Dataset entries
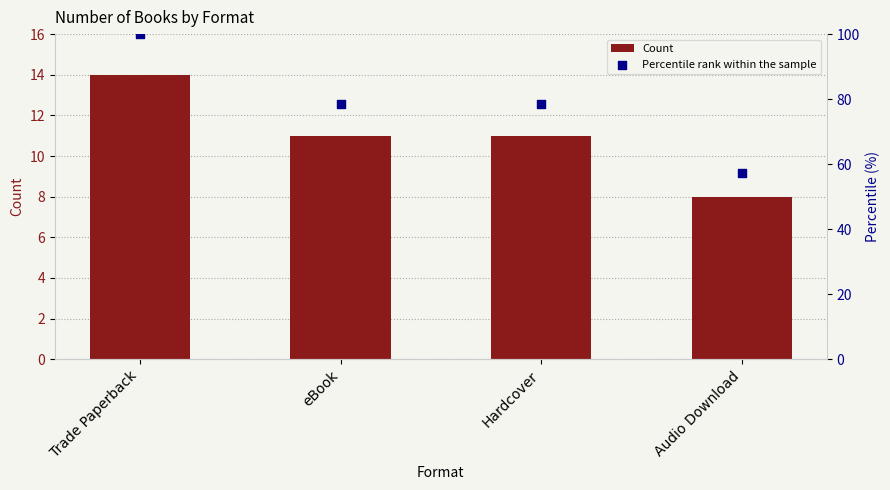

Is the value of Percentile rank within the sample at Trade Paperback greater than the value of Count at Hardcover?

Yes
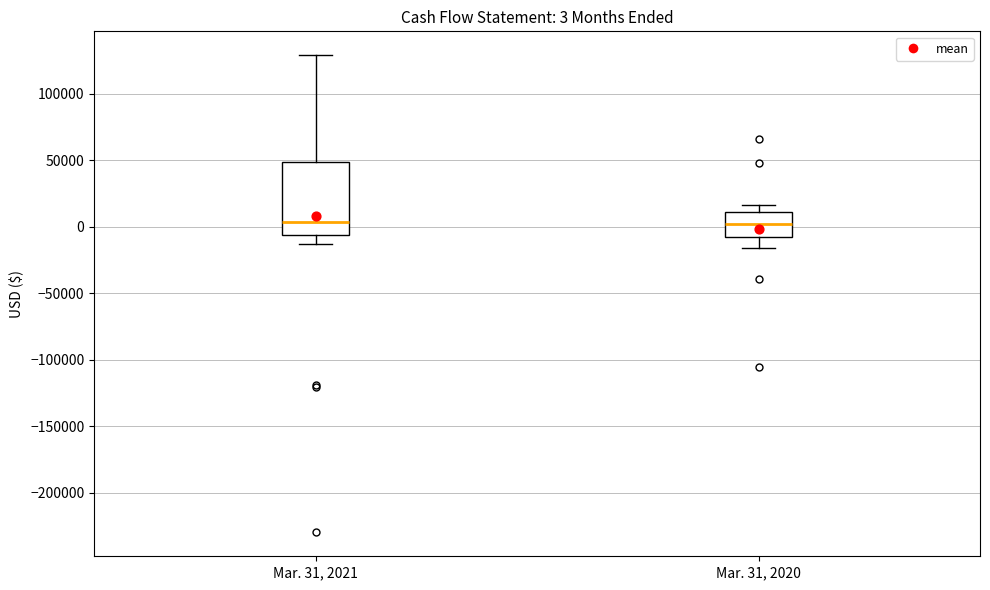

Which box is the tallest, from its lower edge to its upper edge?

Mar. 31, 2021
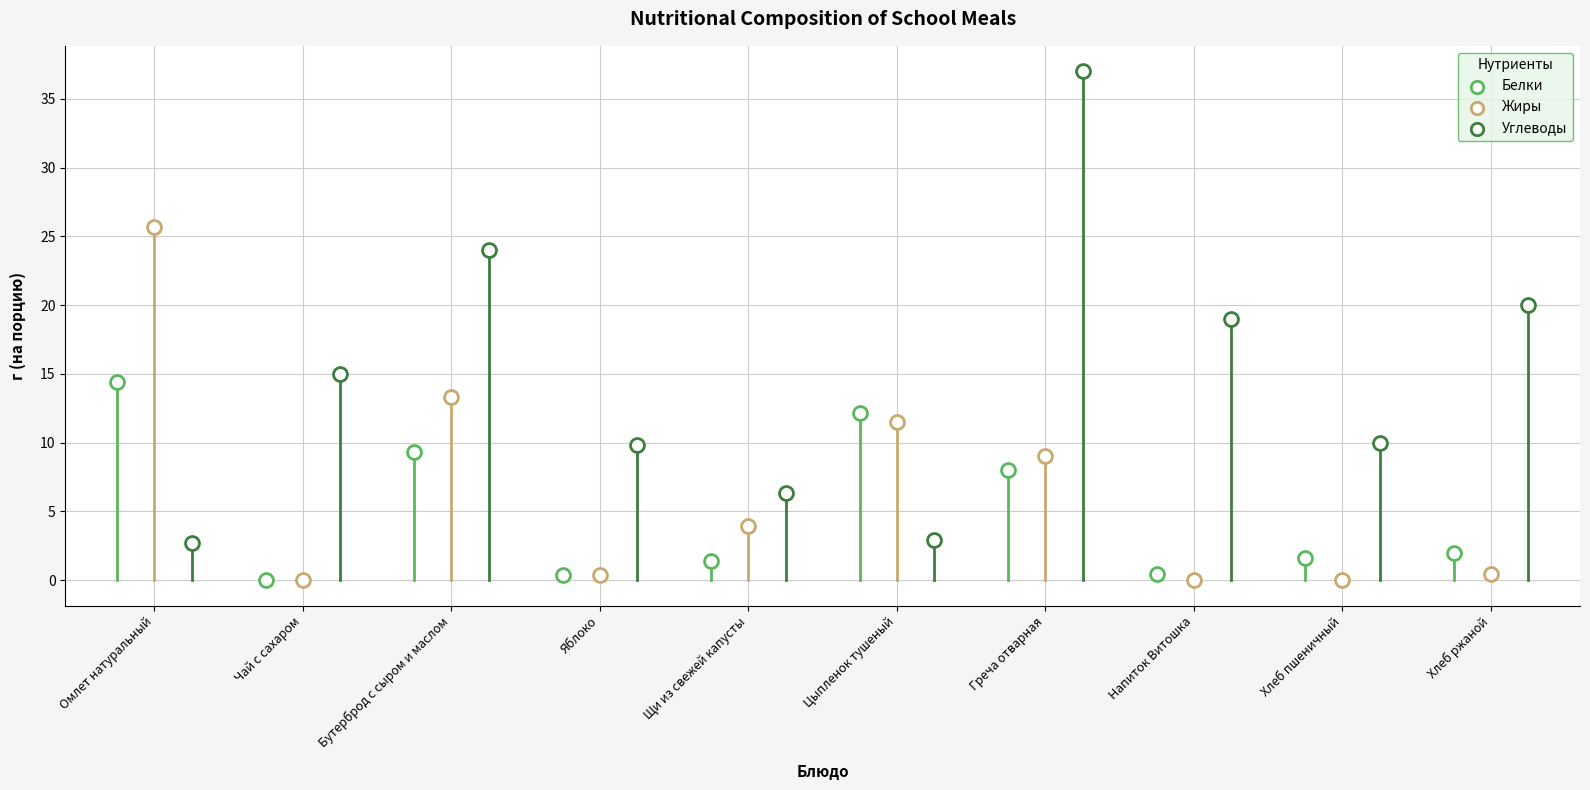

Which series has the largest total across all categories?

Углеводы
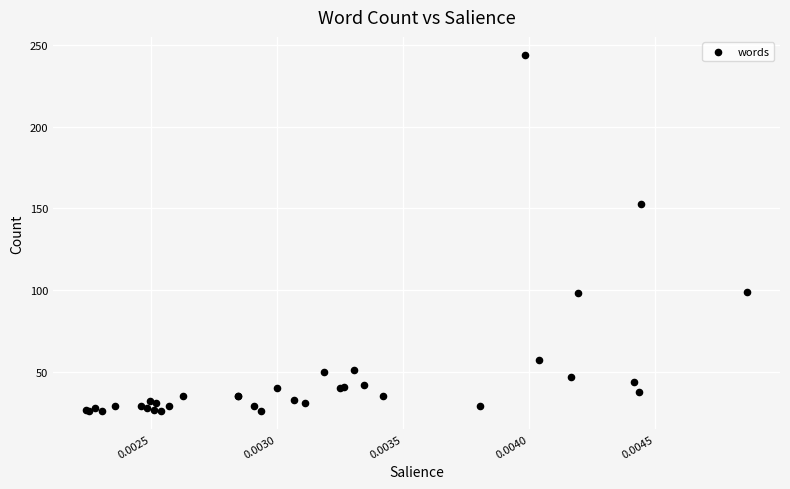

What Y value in the scatter plot is closest to 135?

153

WHAT YOU ARE ASKED TO DO >> Render everything from the line containing "Which box is" down to the end of the entries as a Markdown table with the columns Row and Line, one line per row, skipping blank lines. Leave the pictures out of the table.

THE ANSWER >>
| Row | Line |
|---|---|
| 1 | Which box is the tallest, from its lower edge to its upper edge? |
| 2 | Mar. 31, 2021 |
| 3 | Which series has the largest total across all categories? |
| 4 | Углеводы |
| 5 | What Y value in the scatter plot is closest to 135? |
| 6 | 153 |